-- EXERCISE PROMPT --
The response must hold only the lines from the line containing "Project Nova is a" through the end of the listing, exactly as written.
=== DATA SUPPLIED ===
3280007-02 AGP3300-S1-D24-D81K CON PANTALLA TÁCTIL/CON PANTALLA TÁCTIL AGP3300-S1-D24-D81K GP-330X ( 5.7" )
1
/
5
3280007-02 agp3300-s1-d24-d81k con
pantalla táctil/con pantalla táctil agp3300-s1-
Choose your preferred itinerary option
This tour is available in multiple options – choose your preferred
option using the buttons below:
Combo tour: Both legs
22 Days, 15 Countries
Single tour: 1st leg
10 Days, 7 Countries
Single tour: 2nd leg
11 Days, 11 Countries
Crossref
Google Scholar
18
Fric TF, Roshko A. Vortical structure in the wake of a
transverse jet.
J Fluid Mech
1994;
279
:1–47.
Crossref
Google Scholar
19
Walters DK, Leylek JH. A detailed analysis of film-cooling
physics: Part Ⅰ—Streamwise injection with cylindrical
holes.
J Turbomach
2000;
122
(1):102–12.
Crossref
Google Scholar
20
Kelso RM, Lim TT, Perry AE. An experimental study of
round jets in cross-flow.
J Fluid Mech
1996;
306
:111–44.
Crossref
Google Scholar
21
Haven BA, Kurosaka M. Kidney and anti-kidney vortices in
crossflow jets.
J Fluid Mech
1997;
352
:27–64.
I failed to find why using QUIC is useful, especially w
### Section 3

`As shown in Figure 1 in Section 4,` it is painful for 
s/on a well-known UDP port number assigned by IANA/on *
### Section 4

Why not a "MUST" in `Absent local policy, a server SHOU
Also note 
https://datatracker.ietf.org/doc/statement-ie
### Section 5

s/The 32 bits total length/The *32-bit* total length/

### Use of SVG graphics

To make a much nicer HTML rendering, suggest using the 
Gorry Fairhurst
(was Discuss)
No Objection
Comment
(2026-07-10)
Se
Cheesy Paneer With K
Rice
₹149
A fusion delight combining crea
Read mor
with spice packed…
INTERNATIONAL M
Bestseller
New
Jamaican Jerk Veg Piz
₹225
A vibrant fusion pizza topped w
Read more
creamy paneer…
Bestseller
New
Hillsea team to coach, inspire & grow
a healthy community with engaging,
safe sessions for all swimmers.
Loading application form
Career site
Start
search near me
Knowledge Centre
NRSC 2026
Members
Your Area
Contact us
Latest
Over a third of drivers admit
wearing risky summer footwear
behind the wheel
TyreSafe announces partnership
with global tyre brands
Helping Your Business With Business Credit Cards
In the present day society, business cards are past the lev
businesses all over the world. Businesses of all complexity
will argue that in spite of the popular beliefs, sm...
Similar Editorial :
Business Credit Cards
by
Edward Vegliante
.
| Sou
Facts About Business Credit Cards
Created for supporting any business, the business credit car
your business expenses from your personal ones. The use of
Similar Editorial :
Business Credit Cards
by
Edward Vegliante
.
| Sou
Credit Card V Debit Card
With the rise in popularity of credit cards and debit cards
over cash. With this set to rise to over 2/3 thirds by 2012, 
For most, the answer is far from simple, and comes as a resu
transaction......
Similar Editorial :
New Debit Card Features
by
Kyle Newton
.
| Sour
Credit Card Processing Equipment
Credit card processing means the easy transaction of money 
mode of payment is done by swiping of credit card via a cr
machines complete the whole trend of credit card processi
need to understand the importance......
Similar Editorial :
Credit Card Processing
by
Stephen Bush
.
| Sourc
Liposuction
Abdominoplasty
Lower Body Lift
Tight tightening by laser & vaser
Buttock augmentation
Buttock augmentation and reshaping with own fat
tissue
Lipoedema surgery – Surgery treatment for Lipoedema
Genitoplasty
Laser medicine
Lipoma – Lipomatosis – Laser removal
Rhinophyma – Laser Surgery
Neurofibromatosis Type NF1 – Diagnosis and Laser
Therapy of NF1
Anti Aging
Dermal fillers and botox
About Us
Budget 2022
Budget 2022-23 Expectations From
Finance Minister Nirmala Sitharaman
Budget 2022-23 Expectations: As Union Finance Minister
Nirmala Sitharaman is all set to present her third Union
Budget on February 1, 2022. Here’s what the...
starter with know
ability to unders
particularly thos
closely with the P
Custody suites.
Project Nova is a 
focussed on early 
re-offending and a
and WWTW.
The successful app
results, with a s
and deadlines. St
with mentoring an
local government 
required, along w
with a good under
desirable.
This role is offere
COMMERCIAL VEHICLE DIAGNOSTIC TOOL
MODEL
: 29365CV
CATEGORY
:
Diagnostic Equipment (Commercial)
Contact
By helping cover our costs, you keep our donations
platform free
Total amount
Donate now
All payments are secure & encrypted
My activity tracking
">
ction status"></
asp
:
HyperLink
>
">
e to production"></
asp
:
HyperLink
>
===
-- SOLUTION --
Project Nova is a 
focussed on early 
re-offending and a
and WWTW.
The successful app
results, with a s
and deadlines. St
with mentoring an
local government 
required, along w
with a good under
desirable.
This role is offere
COMMERCIAL VEHICLE DIAGNOSTIC TOOL
MODEL
: 29365CV
CATEGORY
:
Diagnostic Equipment (Commercial)
Contact
By helping cover our costs, you keep our donations
platform free
Total amount
Donate now
All payments are secure & encrypted
My activity tracking
">
ction status"></
asp
:
HyperLink
>
">
e to production"></
asp
:
HyperLink
>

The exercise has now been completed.